Police protest in Haiti, firing guns into the air and blocking roads
PORT-AU-PRINCE, Haiti — Angry police officers paralyzed the Haitian capital Thursday, roaring through the streets on motorcycles in protest of a slew of killings of fellow officers by gangs.
More than a hundred protesting officers in Port-au-Prince blocked roads, fired guns into the air and broke through gates at the airport and the prime minister’s house, with tensions escalating throughout the day.
Gangs have killed at least 10 officers in the last week, one is missing and another has severe bullet wounds, according to the Haitian National Police.

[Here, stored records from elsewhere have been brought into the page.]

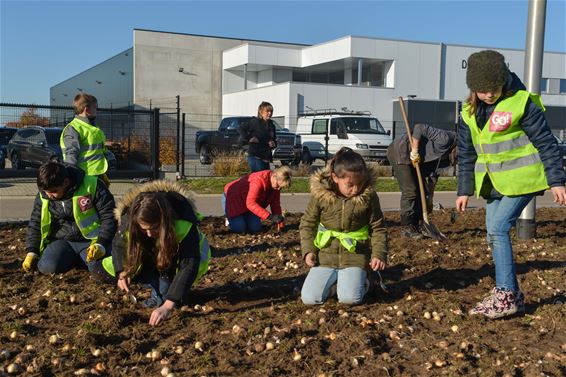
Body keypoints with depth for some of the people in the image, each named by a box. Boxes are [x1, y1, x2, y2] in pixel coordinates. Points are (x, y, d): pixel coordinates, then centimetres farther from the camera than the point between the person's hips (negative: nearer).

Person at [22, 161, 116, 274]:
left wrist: (100, 244, -22)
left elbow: (109, 217, -11)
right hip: (62, 241, 3)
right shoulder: (43, 196, 1)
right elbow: (35, 223, 14)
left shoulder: (91, 186, -15)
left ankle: (84, 257, 6)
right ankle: (74, 258, 7)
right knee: (47, 267, -25)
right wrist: (32, 252, 4)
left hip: (91, 240, -3)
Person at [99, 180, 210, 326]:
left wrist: (167, 306, -54)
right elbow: (119, 245, -10)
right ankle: (158, 290, -4)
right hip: (150, 256, 3)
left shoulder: (183, 224, -41)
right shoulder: (128, 221, -31)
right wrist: (122, 272, -30)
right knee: (108, 267, -17)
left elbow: (188, 266, -46)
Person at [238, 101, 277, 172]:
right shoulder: (255, 122, -5)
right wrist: (248, 138, -15)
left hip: (266, 158, 8)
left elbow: (274, 139, 25)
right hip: (255, 156, -8)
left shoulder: (271, 125, 16)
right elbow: (240, 129, -11)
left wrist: (273, 144, 4)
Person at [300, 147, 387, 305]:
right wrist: (308, 250, -7)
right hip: (326, 256, 2)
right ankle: (332, 280, 19)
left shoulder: (369, 196, -8)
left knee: (350, 298, -20)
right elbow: (307, 224, 4)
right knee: (309, 298, -11)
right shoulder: (320, 194, -8)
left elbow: (378, 228, 2)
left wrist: (379, 254, -10)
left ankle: (360, 279, 14)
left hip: (355, 257, -1)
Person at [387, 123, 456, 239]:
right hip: (399, 152, -10)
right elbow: (419, 128, -27)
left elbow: (434, 175, 11)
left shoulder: (446, 155, 9)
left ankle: (416, 226, 15)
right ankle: (407, 228, -4)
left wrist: (430, 198, 10)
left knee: (422, 191, 7)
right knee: (410, 192, -12)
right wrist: (414, 151, -27)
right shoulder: (445, 138, -19)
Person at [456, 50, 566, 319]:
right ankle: (511, 295, 18)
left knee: (497, 228, -16)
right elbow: (466, 153, 12)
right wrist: (464, 190, 12)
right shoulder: (470, 112, 5)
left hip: (521, 178, -7)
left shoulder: (521, 103, -13)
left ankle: (507, 295, -6)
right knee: (494, 235, 7)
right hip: (494, 182, 7)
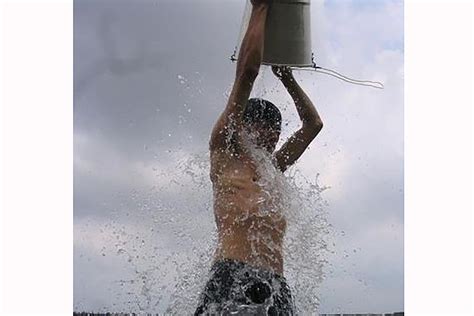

Video circulating on social media — probably recorded by gangs — shows the naked and bloodied bodies of six men stretched out on the dirt, guns lying on their chests. Another video shows two masked men who are smoking cigarettes from the dismembered hands and feet of the dead men.
The gang that killed them, known as Gan Grif, still has the bodies, police said.
The wave of grisly killings of police officers is the latest example of escalating violence in the Caribbean nation, which has been gripped by gang wars and political chaos since the 2021 assassination of President Jovenel Moise.
One of Haiti’s nearly 200 gangs ambushed a police unit in a mansion-lined stretch of the country’s capital, Port-au-Prince.
His unelected successor as head of the government, Prime Minister Ariel Henry, has asked the United Nations to lead a military intervention, but no country has been willing to send in soldiers.
The deaths enraged members of Fantom 509, an armed group of current and former police officers that has demanded better conditions for officers in sometimes violent protests.
Dozens of these men wove through the city on Thursday, many wearing hoods along with police uniforms and flak jackets and carrying rifles and automatic weapons. They seized buses to block roads and torched tires across the city, leaving smoke billowing through the streets.
Many demanded tougher crackdowns on the gangs and called for the end to Henry’s administration, which many Haitians view as illegitimate. Demonstrators broke down one of the gates outside Henry’s home and a barrier at the Port-au-Prince airport, where he planned to make an appearance later in the day.
“We need a revolution,” screamed one protester dressed in a bulletproof vest, helmet and gas mask. “We are in the streets to fight, for our brothers and sisters who are victims of the bandits. We have to take to the streets every day to get what we want.”
A video recorded by local media shows empty streets and closed businesses on a key road of Port-au-Prince through which the protesting officers passed.
In addition to the bodies displayed by the gang, a number of officers were killed last week in a gun battle with gangs in a neighborhood that was once considered relatively safe.
Since Henry took the reins of the country, 78 police officers have been killed, according to a Thursday report by Haiti’s National Human Rights Defense Network.
The Haitian National Police expressed condolences to the slain officers’ families and colleagues, and said that it’s “calling for peace and invites police officers to come together to bring forward an institutional response to the different criminal organizations that terrorize the Haitian people.”
The U.S. Embassy in Haiti also asked for calm in a Twitter message Thursday.
The United Nations estimates that 60% of Port-au-Prince is controlled by the gangs. On the streets of the capital, Haitians say it’s more like 100%.
This week, the U.N. special envoy for Haiti urged the U.S. and Canadian governments to lead an international armed force to help Haiti combat the gangs. Haitian police, meanwhile, are pleading for more resources.
“The movement will continue; we can’t let police get killed like this,” said one masked man in a police uniform carrying a pistol who did not want to be identified. “We can do the job if they give us ammunition.”